To AG’s submissions, the bench responded: “Nobody questions the enormity of the case. That people suffered is a fact and we have full sympathy for them. But at the same time, we don’t have the privilege of playing to the gallery. We have to and must decide in accordance with the law. That’s why we must see under what jurisdiction we are hearing it.”
It added: “We cannot be a knight in shining armour...Not possible. We are constrained by law. Of course, we have some leeway under Article 142 but we cannot say that we will decide a curative petition on the basis of jurisdiction of an original suit...certainly not.”
At this point, Venkataramani cited certain parts of the 1989 and 1991 judgments by the Supreme Court in the gas tragedy case to claim that the settlement orders were based on wrong assumption of facts and data and that Union Carbide cannot be left as a “free bird” after paying $470 million as per the 1989 judgment.
“But we did not settle, you settled...Two parties decide to avoid a trial, settle on a figure, without any of the sub-stratum of a suit trial where no finding has taken place. You want to now fasten additional liability. Under which principle of law do you do that? Also, remember there was no trial, no judicial determination on the liability of the company. Assuming we accept your contention, we will have to first examine if the company was liable. Can we do that in a curative petition?” it asked.
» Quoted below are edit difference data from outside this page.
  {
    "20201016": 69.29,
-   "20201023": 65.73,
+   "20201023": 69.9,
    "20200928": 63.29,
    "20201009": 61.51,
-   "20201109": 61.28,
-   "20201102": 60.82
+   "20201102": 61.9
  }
At one point during the hearing, the court further noted that its 1991 judgment obligated the Centre to frame a scheme for making good the claims of not less than one lakh victims that may arise in future. “We understand your concern for the claimants, but here is a case that in 1991, the court had directed you to do something. Today, we are in 2023 and we find a scenario that a scheme which would have helped at least a lakh of people is not implemented by the Union of India...if you have not done something about it, then we have to say about how you have worked,” the bench told the AG.
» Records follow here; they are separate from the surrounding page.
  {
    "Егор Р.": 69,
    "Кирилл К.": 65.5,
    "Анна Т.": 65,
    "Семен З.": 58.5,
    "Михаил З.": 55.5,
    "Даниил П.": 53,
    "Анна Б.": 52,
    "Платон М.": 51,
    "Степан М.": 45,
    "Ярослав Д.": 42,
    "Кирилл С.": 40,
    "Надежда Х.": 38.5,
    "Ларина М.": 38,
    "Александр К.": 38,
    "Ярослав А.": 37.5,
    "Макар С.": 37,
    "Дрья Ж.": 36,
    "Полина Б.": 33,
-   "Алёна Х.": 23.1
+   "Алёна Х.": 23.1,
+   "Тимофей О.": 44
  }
Venkataramani wrapped up his submissions imploring the bench to entertain the plea to prevent miscarriage of justice. The bench will continue hearing the case on Thursday when it is expected to grant audience to some NGOs and victims’ organisations. Union Carbide, represented by senior counsel Harish Salve and Sidharth Luthra, assisted by advocate Shiraz Patodia of Dua Associates will also argue on Thursday, following which, the bench said, it will reserve its judgment.